Slax is a sweet little OS as well.

ChrisOlson

Well, in the mean time I upgraded to 15.1 and became upset because it's buggier than a warm August night.  So that's the point where I gave up on Ubuntu/Kubuntu all together.  They're pulling packages out of Debian Sid, putting their own twists on them, and shoving these releases out the door every six months, half baked.

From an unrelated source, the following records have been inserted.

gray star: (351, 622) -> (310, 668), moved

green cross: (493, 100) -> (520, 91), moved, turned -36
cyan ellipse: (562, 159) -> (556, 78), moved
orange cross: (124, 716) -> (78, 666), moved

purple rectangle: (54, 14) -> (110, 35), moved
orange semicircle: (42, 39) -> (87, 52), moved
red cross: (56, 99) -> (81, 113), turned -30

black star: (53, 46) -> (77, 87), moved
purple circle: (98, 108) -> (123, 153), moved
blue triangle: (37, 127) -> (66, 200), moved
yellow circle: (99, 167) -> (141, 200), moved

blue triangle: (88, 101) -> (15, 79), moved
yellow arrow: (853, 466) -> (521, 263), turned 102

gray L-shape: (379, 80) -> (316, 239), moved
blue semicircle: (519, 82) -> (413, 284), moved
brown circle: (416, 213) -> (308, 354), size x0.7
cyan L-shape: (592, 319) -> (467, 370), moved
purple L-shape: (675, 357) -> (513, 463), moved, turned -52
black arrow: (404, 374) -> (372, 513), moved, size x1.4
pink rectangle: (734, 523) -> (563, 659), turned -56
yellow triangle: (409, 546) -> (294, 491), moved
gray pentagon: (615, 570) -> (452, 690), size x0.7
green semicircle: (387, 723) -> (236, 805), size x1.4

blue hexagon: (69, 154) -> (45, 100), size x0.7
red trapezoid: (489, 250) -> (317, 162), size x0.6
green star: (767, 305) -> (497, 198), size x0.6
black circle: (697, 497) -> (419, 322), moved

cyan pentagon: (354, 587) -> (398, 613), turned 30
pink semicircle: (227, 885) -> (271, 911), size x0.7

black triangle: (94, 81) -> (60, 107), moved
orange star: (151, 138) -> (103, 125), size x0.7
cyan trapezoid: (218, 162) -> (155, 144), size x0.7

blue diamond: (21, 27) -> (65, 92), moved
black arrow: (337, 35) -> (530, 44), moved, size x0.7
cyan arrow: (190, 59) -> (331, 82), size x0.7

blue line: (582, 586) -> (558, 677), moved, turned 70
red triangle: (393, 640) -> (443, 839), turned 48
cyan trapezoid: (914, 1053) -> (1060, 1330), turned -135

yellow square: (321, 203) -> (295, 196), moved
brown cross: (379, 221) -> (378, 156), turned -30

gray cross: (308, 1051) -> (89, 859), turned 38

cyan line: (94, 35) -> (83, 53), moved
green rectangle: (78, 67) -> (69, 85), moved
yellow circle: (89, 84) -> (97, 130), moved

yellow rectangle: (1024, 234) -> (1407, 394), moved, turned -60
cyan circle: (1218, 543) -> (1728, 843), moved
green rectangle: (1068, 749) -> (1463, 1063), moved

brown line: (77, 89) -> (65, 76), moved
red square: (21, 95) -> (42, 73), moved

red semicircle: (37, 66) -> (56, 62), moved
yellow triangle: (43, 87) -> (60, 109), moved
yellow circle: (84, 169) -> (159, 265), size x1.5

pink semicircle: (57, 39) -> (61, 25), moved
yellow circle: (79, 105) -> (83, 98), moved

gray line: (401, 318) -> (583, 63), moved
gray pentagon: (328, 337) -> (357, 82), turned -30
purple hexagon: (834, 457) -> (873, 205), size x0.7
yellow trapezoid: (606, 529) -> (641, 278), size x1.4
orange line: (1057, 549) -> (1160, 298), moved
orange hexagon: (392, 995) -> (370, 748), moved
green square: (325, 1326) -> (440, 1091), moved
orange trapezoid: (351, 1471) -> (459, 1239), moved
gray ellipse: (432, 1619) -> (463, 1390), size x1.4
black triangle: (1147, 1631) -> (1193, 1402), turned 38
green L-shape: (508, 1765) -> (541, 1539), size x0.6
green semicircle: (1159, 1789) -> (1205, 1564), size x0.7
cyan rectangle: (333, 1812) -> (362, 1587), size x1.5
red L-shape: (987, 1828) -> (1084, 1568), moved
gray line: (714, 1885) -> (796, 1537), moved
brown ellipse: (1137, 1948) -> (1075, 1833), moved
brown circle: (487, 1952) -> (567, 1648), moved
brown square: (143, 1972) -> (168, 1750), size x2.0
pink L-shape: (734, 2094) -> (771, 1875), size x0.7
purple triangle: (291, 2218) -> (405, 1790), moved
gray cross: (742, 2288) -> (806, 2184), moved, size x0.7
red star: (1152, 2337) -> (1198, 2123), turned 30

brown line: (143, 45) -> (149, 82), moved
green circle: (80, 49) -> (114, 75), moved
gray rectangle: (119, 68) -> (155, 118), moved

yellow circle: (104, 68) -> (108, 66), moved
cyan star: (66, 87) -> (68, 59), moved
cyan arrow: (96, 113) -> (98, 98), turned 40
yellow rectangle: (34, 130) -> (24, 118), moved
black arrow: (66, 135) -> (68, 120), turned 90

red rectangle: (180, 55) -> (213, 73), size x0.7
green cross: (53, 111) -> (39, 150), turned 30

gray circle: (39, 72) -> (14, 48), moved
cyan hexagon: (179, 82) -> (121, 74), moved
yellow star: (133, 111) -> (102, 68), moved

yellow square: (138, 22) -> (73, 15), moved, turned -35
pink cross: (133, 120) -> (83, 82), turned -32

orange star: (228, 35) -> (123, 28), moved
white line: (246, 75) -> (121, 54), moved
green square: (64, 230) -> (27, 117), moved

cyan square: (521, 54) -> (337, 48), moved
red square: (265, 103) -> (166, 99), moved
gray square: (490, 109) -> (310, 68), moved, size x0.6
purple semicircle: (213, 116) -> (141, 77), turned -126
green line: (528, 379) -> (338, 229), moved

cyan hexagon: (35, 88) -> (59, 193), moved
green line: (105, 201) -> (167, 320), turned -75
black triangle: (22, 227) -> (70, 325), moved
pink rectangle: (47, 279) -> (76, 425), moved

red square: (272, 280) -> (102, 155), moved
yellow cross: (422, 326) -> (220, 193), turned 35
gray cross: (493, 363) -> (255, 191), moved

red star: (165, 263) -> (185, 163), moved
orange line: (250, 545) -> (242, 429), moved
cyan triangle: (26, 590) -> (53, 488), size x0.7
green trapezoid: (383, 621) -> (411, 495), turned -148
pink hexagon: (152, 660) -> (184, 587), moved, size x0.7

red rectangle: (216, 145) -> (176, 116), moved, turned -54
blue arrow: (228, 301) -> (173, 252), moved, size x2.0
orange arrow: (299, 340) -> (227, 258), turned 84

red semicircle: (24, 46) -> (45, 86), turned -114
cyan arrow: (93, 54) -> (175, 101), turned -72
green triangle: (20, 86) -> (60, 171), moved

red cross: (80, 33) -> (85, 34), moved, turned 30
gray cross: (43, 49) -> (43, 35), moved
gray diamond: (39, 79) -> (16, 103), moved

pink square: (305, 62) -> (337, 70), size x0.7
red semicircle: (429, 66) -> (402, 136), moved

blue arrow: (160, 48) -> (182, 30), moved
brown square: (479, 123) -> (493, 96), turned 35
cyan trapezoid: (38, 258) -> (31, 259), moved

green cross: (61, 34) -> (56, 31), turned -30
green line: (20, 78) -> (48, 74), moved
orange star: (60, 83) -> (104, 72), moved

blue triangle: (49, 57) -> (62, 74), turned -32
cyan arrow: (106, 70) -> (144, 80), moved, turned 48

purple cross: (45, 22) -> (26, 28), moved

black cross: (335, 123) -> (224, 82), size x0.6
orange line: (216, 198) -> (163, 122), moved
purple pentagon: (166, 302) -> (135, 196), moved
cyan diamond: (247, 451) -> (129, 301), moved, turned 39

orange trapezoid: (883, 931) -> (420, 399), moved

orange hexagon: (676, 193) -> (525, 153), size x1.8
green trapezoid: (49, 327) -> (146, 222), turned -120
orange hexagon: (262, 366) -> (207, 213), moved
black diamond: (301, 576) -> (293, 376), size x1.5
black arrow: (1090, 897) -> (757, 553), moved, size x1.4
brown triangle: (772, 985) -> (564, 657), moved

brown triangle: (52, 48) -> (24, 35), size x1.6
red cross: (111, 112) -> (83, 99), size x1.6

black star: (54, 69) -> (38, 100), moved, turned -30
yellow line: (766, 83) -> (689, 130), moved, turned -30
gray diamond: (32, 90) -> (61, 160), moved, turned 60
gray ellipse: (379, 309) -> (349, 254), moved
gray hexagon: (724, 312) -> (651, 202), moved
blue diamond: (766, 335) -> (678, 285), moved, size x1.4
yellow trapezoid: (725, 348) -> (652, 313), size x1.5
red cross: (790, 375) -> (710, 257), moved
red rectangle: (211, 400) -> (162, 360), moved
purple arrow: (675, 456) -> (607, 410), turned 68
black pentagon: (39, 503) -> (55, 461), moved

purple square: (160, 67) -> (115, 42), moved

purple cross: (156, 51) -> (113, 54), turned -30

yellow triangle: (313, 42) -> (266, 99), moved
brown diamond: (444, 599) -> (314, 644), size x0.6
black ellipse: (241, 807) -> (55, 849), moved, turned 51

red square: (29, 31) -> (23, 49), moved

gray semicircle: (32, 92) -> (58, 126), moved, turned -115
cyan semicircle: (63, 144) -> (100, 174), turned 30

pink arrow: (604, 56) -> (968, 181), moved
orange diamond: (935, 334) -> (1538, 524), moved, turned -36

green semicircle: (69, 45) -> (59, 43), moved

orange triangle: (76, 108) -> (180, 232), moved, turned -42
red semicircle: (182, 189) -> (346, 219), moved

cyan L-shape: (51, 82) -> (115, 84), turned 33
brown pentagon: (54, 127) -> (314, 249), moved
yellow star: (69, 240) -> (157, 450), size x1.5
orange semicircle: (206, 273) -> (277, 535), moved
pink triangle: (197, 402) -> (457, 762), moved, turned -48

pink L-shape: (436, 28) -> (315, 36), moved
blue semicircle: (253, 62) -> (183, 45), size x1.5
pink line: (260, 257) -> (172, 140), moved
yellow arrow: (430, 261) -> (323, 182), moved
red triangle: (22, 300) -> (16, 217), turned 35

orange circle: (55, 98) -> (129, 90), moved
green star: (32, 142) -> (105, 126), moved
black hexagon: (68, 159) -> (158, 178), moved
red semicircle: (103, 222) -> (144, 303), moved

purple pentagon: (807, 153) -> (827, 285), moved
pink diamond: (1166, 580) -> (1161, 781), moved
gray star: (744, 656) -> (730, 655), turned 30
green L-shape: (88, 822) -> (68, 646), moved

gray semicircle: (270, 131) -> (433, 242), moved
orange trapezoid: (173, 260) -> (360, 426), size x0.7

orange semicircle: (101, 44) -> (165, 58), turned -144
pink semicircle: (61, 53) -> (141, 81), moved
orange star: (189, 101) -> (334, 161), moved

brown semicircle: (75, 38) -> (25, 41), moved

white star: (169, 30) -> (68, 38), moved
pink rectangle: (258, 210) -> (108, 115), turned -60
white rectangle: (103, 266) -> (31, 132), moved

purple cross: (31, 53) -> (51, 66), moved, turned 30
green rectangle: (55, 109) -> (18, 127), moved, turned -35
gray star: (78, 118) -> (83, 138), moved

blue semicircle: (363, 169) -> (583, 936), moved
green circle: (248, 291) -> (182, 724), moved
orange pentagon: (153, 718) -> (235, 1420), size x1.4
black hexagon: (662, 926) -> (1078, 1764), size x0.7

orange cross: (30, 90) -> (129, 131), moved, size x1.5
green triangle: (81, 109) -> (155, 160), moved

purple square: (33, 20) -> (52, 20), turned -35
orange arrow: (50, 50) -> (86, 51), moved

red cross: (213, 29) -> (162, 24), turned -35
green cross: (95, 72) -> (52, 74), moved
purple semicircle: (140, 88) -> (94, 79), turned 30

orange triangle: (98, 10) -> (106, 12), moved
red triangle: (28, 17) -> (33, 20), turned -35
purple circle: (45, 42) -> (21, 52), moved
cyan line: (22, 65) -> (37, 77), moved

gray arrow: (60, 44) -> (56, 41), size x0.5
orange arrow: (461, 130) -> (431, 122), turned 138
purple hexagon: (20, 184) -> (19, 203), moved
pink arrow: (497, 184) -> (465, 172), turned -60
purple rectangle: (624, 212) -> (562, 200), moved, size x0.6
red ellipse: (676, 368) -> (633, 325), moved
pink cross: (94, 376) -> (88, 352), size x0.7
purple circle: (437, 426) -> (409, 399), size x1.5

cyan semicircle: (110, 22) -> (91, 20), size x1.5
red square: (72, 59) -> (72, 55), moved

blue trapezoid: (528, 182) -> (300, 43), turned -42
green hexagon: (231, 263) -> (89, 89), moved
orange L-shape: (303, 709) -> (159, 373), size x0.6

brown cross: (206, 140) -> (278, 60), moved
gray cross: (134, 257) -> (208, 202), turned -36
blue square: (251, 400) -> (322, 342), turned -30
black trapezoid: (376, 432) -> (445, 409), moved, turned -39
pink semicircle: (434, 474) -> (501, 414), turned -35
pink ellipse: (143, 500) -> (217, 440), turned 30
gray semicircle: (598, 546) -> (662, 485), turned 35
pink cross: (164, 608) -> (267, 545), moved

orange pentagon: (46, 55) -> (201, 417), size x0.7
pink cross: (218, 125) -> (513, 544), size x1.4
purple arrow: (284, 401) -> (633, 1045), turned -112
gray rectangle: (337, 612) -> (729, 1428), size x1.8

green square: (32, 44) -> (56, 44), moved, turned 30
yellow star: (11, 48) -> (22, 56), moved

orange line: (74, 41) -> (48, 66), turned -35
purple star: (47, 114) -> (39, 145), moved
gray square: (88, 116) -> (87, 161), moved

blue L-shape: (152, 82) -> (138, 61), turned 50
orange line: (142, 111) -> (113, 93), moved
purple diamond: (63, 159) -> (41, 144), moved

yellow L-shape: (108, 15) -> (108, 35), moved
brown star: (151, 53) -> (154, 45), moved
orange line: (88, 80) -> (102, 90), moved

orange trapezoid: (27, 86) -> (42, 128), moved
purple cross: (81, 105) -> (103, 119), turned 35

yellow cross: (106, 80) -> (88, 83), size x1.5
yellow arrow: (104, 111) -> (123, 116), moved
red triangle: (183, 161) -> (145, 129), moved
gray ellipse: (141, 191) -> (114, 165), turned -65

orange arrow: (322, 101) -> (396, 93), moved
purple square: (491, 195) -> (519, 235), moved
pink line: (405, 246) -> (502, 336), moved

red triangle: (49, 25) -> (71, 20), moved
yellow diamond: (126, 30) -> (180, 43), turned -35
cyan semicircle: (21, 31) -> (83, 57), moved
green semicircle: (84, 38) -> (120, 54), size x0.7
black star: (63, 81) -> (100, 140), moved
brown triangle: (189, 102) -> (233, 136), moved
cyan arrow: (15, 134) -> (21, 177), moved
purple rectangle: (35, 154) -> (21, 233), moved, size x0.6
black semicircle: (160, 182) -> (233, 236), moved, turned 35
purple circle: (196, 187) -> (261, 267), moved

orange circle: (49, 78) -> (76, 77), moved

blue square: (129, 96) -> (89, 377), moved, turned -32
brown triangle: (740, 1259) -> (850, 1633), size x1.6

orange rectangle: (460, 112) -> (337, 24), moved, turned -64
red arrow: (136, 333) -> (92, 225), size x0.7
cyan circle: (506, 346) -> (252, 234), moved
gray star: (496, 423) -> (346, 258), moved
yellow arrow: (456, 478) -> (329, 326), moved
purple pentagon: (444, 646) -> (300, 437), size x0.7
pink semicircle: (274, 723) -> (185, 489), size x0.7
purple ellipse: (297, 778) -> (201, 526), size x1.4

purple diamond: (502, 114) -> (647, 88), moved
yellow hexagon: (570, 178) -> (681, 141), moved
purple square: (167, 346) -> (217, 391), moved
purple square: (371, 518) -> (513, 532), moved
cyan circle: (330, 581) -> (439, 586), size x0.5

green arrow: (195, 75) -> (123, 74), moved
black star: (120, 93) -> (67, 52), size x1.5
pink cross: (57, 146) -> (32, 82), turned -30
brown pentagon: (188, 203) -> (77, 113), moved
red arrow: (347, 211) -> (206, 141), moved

I ran pure Debian since 1994 when Ian Murdock invented it.  I only ran Kubuntu the last year or so.  But when 15.1 broke my install I dumped it and installed Debian 8.2 Jessie with the KDE4/Plasma desktop.  At least with Debian Stable you know your system will never break, and it's fast because I don't have a bunch of bloatware kernel modules loaded that I don't need.  I loaded it in my Dell XPS laptop with a Core2 cpu, 8GB RAM and nVidia G-Force graphics with a dual-headed display.  I got everything working except for my wireless-n wifi apapter that I need to compile a 8812au driver module for.  This laptop is also used in my ham shack for digital modes and don't have FLdigi and the rest of my software loaded in it yet.  But it will be the one I put WINE in and see if I can get the local app working on it.